The branch replaces all uses of dynamic_buffer by the new byte_buffer API. In my opinion, the dynamic_buffer API had slightly confusing function names, which I attempted to improve. The old API from dynamic_buffer still exists as wrappers around the new code, which means that external modules using dynamic_buffer should continue to work. One feature of the dynamic_buffer API was to use a global buffer object. I have removed all in-tree uses of that global buffer, which means that e.g. describe_svalue is now in theory reentrant. There are probably some parts of describe_svalue which could be further simplified due to that.
The immediate benefits are that encode_value and describe_svalue got some significant speedup. I added some benchmarks to the pike-benchmark repository. On my machine the results look like this:
buffer/describe.pike#encode_array(int) | 83.7 M 2.8 % | 104.3 M 2.0 % | buffer/describe.pike#encode_string(16bit) | 56.7 M 1.7 % | 65.3 M 0.1 % | buffer/describe.pike#encode_string(32bit) | 86.5 M 1.6 % | 98.1 M 0.2 % | buffer/describe.pike#encode_string(8bit) | 47.4 M 1.6 % | 51.7 M 0.2 % | buffer/encode.pike#decode_array(float) | 136.2 M 15.1 % | 146.9 M 0.5 % | buffer/encode.pike#decode_array(int) | 73.0 M 1.7 % | 71.1 M 0.8 % | buffer/encode.pike#decode_string(16bit) | 2.4 G 3.2 % | 2.5 G 1.8 % | buffer/encode.pike#decode_string(32bit) | 4.1 G 2.5 % | 4.1 G 2.0 % | buffer/encode.pike#decode_string(8bit) | 10.0 G 2.1 % | 9.9 G 3.9 % | buffer/encode.pike#encode_array(float) | 4.1 M 1.2 % | 4.1 M 0.2 % | buffer/encode.pike#encode_array(int) | 54.2 M 2.1 % | 58.8 M 0.6 % | buffer/encode.pike#encode_string(16bit) | 288.4 M 9.7 % | 1.8 G 1.9 % | buffer/encode.pike#encode_string(32bit) | 581.6 M 1.6 % | 3.4 G 1.3 % | buffer/encode.pike#encode_string(8bit) | 6.2 G 4.2 % | 8.9 G 4.1 % |
The first column are the results for current 8.1, the second the results for the new_buffer branch. Feel free to run those benchmarks on your hardware.

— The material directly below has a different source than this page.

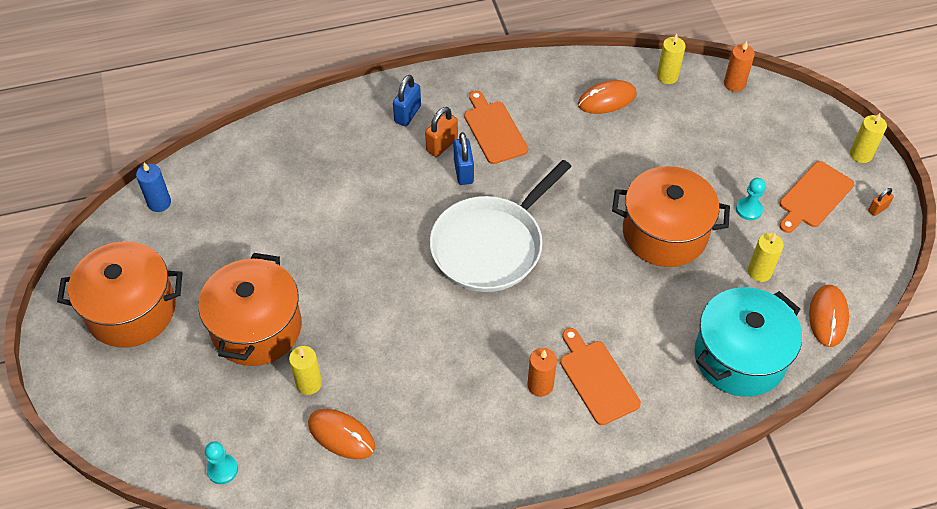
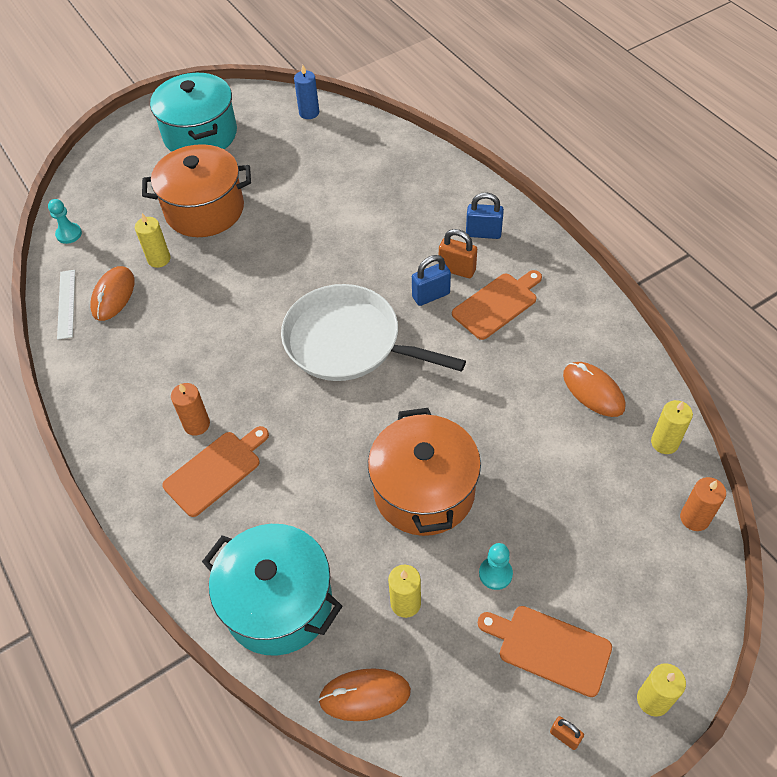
camera: 75 degrees right, 0 degrees up
(131, 310) = (200, 135): orange pot -> turquoise pot
(332, 484) = (66, 304): none -> white ruler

One change which I am unsure about is the simplification of do_read() in Stdio.Fd. The previous version tried to optimize read buffer sizes for small reads on sockets. My gut feeling is that we should not try to decide what number of bytes to read, but instead have the caller decide. This would allow doing efficient reads from files (with large buffers) and have the callback code read smaller chunks.
Once this branch has been merged I would like to change the machine code generators to use it. However, that will require some API changes to everything in code/*. This was in fact the initial reason why I started looking into this.
Comments welcome.
Arne